[start of PASSAGE GIVEN]

What is the writing equivalent of shouting?
Because I have something to shout about! Should I use upper case, or end each clause with exclamation and question marks?!? Alternatively, do I hit my head repeatedly against my PC and hope somebody listens? Perhaps the solution is just a simple, calm phrase - ‘give it a go’.
So what am I talking about? Well, about two years ago, I posted an article on my blog (http://robinsfoodanddrinkblog.co.uk/2012/02/national-food-stereotypes/), putting forward some ideas on a subject that interests me greatly. These are so often negative and rooted in outdated ideas from the 1970s – a decade of kitsch, if ever there was one – although there was some really good music around at the time (plus some really bad stuff too!).
In that piece, I focused mostly on ideas of British cuisine, a term which many still regard as oxymoronic.
Yet how can this be, at a time when there is so much interest within the UK on quality food and drink via a plethora of TV programmes, farmers’ markets, speciality delis and farm shops etc.? How can British chefs, specialising in home-grown recipes and ingredients, win so many awards, including Michelin stars? On the back of the worldwide craft beer revolution, the UK is steering its craft beer juggernaut onwards and upwards plus there is genuine renewed interest nationwide in traditional real ale and cider.
Good food is out there
What do all these strands of food and drink have in common? Flavour, flavour and FLAVOUR.
There – I now have my uppercase comment. In my article, I postulated that since us Brits tend to be quite a self-effacing lot, we are reluctant to shout about our successes, or even be aware of them at times. So, if we don’t scream how good our food and drink can be, how on earth can we expect anybody else to realise this? Of course, there is plenty of cheap and nasty stuff out there, but is that really any different from anywhere else?

[end of PASSAGE GIVEN]
[start of DATA SECTION]

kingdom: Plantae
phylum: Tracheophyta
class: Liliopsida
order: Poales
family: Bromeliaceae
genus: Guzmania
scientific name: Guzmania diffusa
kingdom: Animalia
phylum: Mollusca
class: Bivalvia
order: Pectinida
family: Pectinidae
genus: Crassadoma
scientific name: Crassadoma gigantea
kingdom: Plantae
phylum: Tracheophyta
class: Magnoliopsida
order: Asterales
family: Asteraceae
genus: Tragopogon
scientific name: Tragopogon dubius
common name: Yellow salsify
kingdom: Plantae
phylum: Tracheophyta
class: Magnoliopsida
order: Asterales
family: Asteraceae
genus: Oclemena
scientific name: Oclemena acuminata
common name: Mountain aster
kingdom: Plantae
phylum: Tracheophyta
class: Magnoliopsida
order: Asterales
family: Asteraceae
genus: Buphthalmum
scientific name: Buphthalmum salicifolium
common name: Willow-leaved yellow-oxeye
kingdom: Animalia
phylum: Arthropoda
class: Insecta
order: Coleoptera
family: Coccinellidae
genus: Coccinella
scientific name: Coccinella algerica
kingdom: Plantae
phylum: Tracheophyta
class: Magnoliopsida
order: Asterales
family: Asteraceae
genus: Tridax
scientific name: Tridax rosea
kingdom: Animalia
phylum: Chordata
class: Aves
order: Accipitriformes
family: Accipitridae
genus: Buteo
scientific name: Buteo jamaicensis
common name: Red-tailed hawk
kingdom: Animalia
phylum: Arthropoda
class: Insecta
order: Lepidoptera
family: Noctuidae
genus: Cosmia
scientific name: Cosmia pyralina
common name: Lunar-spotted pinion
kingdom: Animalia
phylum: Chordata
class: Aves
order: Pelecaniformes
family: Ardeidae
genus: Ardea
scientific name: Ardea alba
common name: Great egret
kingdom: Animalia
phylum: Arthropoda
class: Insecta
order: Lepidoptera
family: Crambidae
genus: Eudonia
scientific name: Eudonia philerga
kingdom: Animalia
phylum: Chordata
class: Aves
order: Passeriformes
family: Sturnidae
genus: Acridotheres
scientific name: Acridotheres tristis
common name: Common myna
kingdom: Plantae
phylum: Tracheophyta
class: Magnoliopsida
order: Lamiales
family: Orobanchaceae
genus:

[end of DATA SECTION]

◆ **REQUIRED TASKS**:
1. According to the blog post on British food, which decade are the negative ideas about national food rooted in?
2. Reproduce the blog post on British food from "What is the" up to and including "bad stuff too!).".

◆ **RESULTS OF THE TASKS**:
1. The 1970s.

2.
What is the writing equivalent of shouting?
Because I have something to shout about! Should I use upper case, or end each clause with exclamation and question marks?!? Alternatively, do I hit my head repeatedly against my PC and hope somebody listens? Perhaps the solution is just a simple, calm phrase - ‘give it a go’.
So what am I talking about? Well, about two years ago, I posted an article on my blog (http://robinsfoodanddrinkblog.co.uk/2012/02/national-food-stereotypes/), putting forward some ideas on a subject that interests me greatly. These are so often negative and rooted in outdated ideas from the 1970s – a decade of kitsch, if ever there was one – although there was some really good music around at the time (plus some really bad stuff too!).